### What to produce
Scan the listing below. Return every line containing the string "wrist".

### Data for processing
.....

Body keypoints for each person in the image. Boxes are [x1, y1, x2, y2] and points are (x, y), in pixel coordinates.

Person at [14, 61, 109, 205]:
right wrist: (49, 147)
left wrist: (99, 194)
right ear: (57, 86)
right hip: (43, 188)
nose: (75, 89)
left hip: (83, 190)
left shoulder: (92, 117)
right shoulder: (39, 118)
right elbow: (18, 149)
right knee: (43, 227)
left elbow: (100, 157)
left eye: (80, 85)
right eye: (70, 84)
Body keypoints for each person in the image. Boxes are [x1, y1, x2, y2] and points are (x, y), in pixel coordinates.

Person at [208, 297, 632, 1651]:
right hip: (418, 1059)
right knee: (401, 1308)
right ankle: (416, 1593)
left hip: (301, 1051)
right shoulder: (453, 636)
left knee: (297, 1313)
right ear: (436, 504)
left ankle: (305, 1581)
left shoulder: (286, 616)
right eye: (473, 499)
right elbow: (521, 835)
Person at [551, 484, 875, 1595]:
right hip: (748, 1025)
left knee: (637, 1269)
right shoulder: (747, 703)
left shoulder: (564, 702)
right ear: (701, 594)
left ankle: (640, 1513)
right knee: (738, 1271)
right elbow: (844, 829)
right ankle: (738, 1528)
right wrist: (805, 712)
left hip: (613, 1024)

.....

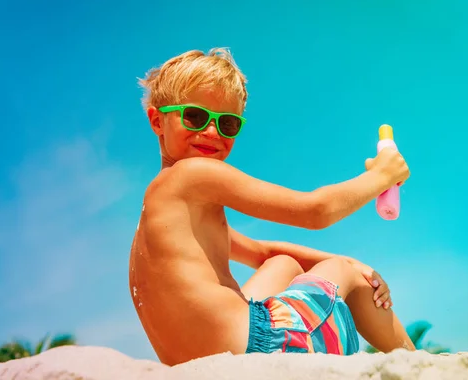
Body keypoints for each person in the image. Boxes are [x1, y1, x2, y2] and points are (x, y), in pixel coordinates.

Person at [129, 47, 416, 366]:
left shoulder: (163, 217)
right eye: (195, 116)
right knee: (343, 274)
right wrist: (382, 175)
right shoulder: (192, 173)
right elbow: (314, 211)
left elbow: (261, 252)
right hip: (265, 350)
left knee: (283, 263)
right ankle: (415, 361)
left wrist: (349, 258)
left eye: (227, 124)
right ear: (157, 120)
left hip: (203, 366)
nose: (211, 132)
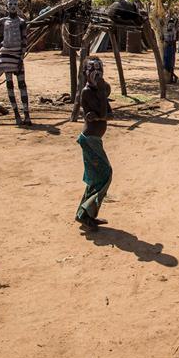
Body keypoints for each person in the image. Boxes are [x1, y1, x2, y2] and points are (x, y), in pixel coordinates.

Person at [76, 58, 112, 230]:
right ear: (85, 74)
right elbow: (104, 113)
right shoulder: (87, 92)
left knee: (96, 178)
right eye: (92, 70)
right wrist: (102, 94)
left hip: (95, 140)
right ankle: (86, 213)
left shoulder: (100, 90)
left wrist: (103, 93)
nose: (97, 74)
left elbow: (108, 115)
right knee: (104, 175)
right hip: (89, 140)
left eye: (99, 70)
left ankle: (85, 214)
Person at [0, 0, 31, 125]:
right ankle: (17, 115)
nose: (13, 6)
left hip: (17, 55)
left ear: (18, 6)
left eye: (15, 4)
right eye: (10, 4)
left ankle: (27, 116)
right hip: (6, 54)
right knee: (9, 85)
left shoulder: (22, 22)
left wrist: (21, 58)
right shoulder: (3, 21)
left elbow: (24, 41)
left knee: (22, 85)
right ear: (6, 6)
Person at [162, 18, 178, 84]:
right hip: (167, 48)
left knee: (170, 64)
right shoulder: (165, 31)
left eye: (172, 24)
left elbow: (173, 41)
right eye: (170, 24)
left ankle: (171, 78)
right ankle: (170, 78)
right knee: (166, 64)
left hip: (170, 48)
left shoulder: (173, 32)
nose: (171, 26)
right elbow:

.....

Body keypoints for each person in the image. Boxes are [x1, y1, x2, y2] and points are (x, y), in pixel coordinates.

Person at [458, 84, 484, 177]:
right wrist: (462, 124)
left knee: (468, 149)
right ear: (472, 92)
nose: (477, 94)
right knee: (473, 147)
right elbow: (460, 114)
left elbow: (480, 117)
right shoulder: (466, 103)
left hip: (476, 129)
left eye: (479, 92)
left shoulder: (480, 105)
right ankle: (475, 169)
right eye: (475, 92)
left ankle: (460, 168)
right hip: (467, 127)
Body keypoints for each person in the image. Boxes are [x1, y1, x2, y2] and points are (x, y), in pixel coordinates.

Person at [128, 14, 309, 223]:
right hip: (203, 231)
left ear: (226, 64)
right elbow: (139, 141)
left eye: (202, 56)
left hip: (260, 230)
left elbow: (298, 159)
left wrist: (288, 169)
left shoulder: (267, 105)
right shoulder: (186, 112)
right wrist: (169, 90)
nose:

.....

### Exercise solution
right wrist: (49, 147)
left wrist: (99, 194)
right wrist: (805, 712)
right wrist: (382, 175)
left wrist: (349, 258)
right wrist: (102, 94)
left wrist: (103, 93)
left wrist: (21, 58)
right wrist: (462, 124)
left wrist: (288, 169)
right wrist: (169, 90)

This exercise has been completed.